Gustave Doré recule sa tête, comme pour s’assurer que l’homme qu’il a en face de lui ne le prend pas pour un imbécile.
— Que voulez-vous dire ?
— C’est il y a quelques années. J’avais un rendez-vous galant avec une jeune personne, pensionnaire du Français[2]. Et votre façon insistante de nous regarder, avec l’acolyte qui vous accompagnait...
— Vous vous souvenez de cela ? paraît effaré Gustave, et comment savez-vous que c’était moi ?

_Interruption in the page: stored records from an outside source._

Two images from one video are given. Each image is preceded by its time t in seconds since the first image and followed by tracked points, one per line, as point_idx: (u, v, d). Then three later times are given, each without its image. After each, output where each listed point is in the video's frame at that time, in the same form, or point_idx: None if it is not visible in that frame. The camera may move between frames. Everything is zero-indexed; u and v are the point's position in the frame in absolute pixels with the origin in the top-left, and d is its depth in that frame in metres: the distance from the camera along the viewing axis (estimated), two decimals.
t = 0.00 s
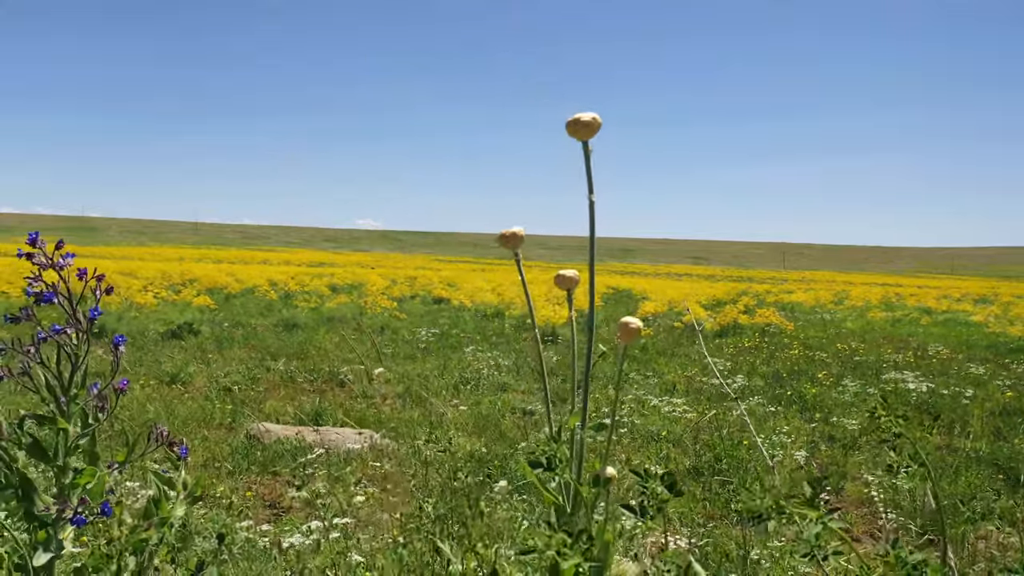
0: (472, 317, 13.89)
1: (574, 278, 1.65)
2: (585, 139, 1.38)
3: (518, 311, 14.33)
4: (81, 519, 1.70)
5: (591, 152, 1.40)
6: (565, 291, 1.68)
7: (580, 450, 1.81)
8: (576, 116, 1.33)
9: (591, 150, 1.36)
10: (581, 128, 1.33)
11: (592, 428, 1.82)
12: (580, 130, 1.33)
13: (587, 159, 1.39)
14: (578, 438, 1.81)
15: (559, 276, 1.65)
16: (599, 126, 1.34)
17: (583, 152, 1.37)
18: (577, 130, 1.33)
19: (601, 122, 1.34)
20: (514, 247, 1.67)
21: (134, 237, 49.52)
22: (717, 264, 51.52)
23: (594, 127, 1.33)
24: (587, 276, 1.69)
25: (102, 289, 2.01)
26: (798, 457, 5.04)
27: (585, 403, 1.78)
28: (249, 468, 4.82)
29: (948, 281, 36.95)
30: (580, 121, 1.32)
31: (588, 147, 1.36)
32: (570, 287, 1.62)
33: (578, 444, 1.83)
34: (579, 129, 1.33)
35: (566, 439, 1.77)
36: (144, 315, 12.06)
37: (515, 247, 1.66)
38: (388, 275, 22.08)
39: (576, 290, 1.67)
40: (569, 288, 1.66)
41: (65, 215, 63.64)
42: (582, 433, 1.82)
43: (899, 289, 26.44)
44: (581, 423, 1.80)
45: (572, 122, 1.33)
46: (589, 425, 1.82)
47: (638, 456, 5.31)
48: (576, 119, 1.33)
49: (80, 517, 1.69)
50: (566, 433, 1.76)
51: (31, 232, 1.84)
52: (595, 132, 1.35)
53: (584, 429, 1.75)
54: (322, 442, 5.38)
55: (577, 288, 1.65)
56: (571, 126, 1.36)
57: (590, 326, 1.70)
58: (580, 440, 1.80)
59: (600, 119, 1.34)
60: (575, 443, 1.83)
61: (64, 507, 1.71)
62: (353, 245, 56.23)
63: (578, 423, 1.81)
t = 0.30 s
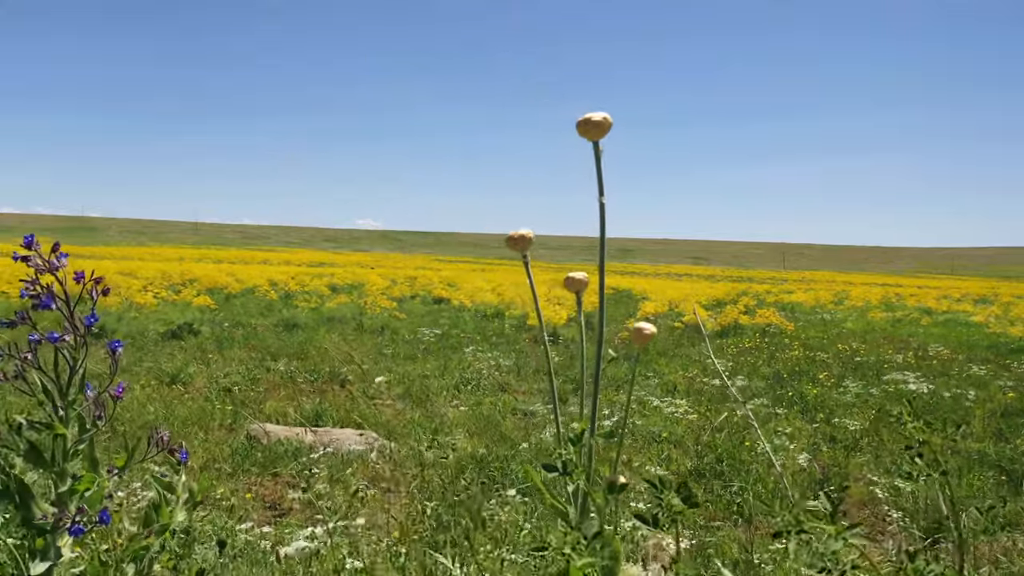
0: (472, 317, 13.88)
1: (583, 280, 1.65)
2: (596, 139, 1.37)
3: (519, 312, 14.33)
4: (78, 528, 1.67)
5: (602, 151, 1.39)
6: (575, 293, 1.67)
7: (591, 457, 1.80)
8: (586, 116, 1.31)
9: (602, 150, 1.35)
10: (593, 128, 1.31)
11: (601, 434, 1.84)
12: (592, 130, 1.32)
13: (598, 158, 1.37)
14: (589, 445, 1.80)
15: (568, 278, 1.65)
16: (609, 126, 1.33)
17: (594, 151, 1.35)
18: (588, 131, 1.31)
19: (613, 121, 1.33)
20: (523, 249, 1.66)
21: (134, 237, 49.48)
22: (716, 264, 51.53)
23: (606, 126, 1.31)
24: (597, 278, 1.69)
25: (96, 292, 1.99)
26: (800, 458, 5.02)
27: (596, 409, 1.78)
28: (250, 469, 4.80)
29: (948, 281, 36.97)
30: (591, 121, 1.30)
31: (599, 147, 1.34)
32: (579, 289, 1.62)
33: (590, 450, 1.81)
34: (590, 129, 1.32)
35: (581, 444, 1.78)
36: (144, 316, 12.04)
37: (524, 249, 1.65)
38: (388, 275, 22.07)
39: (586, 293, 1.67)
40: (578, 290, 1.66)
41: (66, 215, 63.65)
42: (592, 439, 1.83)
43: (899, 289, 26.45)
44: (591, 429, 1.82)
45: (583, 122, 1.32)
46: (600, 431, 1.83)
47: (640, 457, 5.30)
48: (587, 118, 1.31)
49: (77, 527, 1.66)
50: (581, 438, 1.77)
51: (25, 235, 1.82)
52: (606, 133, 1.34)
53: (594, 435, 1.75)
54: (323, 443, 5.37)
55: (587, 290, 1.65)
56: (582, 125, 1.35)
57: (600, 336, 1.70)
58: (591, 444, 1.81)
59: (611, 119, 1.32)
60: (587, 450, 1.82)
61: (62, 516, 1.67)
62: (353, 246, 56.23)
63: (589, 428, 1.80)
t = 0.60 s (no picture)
0: (471, 317, 13.87)
1: (578, 287, 1.63)
2: (591, 144, 1.35)
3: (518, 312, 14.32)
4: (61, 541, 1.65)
5: (597, 157, 1.37)
6: (569, 301, 1.65)
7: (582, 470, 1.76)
8: (581, 121, 1.29)
9: (596, 156, 1.33)
10: (588, 133, 1.29)
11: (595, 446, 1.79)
12: (586, 135, 1.29)
13: (593, 164, 1.35)
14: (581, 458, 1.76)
15: (563, 286, 1.63)
16: (604, 131, 1.30)
17: (589, 157, 1.33)
18: (584, 135, 1.29)
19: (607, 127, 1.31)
20: (516, 257, 1.65)
21: (134, 237, 49.45)
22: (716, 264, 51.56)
23: (601, 131, 1.29)
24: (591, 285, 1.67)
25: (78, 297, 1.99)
26: (800, 461, 5.01)
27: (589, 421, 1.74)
28: (248, 471, 4.78)
29: (947, 282, 37.00)
30: (587, 126, 1.28)
31: (594, 153, 1.32)
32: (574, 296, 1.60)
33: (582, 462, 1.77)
34: (586, 134, 1.29)
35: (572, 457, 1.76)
36: (143, 316, 12.03)
37: (517, 256, 1.63)
38: (387, 275, 22.06)
39: (580, 300, 1.65)
40: (572, 297, 1.64)
41: (65, 215, 63.62)
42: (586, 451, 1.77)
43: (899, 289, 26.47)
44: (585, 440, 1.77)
45: (578, 126, 1.29)
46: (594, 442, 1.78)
47: (639, 459, 5.28)
48: (583, 123, 1.29)
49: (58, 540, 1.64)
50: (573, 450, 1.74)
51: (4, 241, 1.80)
52: (601, 137, 1.31)
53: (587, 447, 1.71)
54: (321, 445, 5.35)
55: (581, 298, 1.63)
56: (577, 131, 1.33)
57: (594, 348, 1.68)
58: (584, 457, 1.75)
59: (606, 124, 1.30)
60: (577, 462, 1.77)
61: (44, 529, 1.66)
62: (353, 245, 56.26)
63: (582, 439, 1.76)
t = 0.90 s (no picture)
0: (470, 317, 13.88)
1: (562, 289, 1.63)
2: (576, 145, 1.34)
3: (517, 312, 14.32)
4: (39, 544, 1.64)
5: (581, 157, 1.36)
6: (552, 303, 1.65)
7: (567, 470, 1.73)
8: (565, 121, 1.28)
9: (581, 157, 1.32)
10: (572, 133, 1.28)
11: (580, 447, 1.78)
12: (571, 135, 1.28)
13: (577, 165, 1.34)
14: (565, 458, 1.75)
15: (547, 288, 1.62)
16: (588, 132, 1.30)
17: (573, 157, 1.32)
18: (568, 136, 1.28)
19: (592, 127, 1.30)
20: (498, 258, 1.65)
21: (133, 237, 49.44)
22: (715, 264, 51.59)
23: (585, 132, 1.28)
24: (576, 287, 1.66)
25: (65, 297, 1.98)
26: (797, 461, 5.01)
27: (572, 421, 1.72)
28: (244, 471, 4.78)
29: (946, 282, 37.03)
30: (570, 126, 1.27)
31: (578, 153, 1.31)
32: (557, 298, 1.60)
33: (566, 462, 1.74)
34: (569, 134, 1.28)
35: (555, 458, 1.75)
36: (142, 316, 12.03)
37: (499, 258, 1.64)
38: (386, 275, 22.05)
39: (564, 301, 1.65)
40: (556, 299, 1.63)
41: (65, 215, 63.62)
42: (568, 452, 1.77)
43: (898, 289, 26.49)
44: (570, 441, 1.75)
45: (563, 126, 1.28)
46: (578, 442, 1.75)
47: (636, 460, 5.28)
48: (566, 123, 1.28)
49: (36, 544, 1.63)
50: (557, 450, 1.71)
51: None
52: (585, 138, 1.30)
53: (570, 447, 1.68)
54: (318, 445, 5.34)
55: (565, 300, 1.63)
56: (562, 131, 1.32)
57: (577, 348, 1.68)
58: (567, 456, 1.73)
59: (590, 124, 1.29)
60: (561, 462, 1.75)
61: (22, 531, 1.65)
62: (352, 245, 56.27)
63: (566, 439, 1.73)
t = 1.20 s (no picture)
0: (468, 317, 13.89)
1: (538, 292, 1.63)
2: (545, 148, 1.34)
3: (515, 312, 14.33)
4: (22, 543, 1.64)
5: (551, 161, 1.36)
6: (529, 305, 1.66)
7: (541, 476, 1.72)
8: (534, 125, 1.28)
9: (550, 161, 1.32)
10: (539, 137, 1.28)
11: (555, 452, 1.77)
12: (538, 139, 1.29)
13: (547, 168, 1.34)
14: (540, 462, 1.73)
15: (523, 290, 1.63)
16: (555, 136, 1.30)
17: (542, 161, 1.33)
18: (536, 140, 1.28)
19: (560, 131, 1.30)
20: (472, 263, 1.66)
21: (133, 237, 49.46)
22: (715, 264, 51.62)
23: (552, 136, 1.28)
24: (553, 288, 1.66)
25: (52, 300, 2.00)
26: (792, 462, 5.02)
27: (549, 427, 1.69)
28: (240, 471, 4.79)
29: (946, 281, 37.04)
30: (538, 130, 1.27)
31: (545, 157, 1.31)
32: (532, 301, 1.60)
33: (541, 465, 1.73)
34: (537, 138, 1.29)
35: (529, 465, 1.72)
36: (140, 316, 12.05)
37: (473, 262, 1.65)
38: (385, 275, 22.06)
39: (541, 304, 1.65)
40: (532, 302, 1.64)
41: (65, 216, 63.64)
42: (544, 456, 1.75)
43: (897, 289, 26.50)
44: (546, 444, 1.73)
45: (530, 131, 1.29)
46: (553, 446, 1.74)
47: (631, 460, 5.29)
48: (534, 127, 1.28)
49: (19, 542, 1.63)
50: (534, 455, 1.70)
51: None
52: (552, 142, 1.31)
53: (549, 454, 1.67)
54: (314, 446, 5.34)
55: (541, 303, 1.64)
56: (531, 134, 1.32)
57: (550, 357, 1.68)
58: (542, 460, 1.72)
59: (558, 128, 1.29)
60: (535, 466, 1.74)
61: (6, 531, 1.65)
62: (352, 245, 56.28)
63: (543, 443, 1.71)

— En me renseignant auprès du cafetier.
— Comment cela ?
— Peu après votre départ, la jeune personne en question a voulu me faire une scène de votre inquisition... pardon, de votre “curiosité”. J’avoue que je ne supporte que fort peu ce genre de théâtre. Aussi, je l’ai laissé vaquer à d’autres... aventures.
Gustave sourit de la manière dont l’auteur d’Hernani, narre cette anecdote.
— Et donc ? s’enquit-il.
— Eh bien, après, j’ai souhaité savoir qui étaient ces jeunes gens si impertinents, mais qui m’avaient sauvé d’une telle pimbêche. Fort heureusement, le serveur vous connaissait bien. C’est comme ça que j’ai su qui vous étiez... et qu’à votre si jeune âge, vous étiez déjà bien introduit auprès de monsieur Philipon dont j’apprécie le talent... pas toujours sur le fond, mais sur la forme.
— Mais, cher maître, vous parliez d’une “triste histoire”, puis-je me permettre d’insister, pour le fin mot de celle-ci ?
— Ah oui... à quelques jours de là, j’ai su que la jeune personne avait été retrouvée... assassinée dans son gourbi de l’Est parisien. Ainsi, votre intérêt pour moi ce jour-là, m’a permis de ne pas être mêlé à ce crime.
— En quelque sorte, j’ai sauvé votre... réputation.
Victor Hugo, ne sachant si cela était du lard ou du cochon, prit le parti d’en rire.
— C’est cela, oui ! rit-il de bon cœur.
 
Épinac, le 9 août 2023

[1] Charles Philipon (1798-1862), dessinateur, lithographe, journaliste, directeur de publications comme “Le Charivari” et ”La caricature”, fondateur de sa maison d’édition Aubert. Il est l’auteur de la très fameuse caricature de Louis-Philippe métamorphosé en poire.
[2] Autrement dit, La Comédie Française.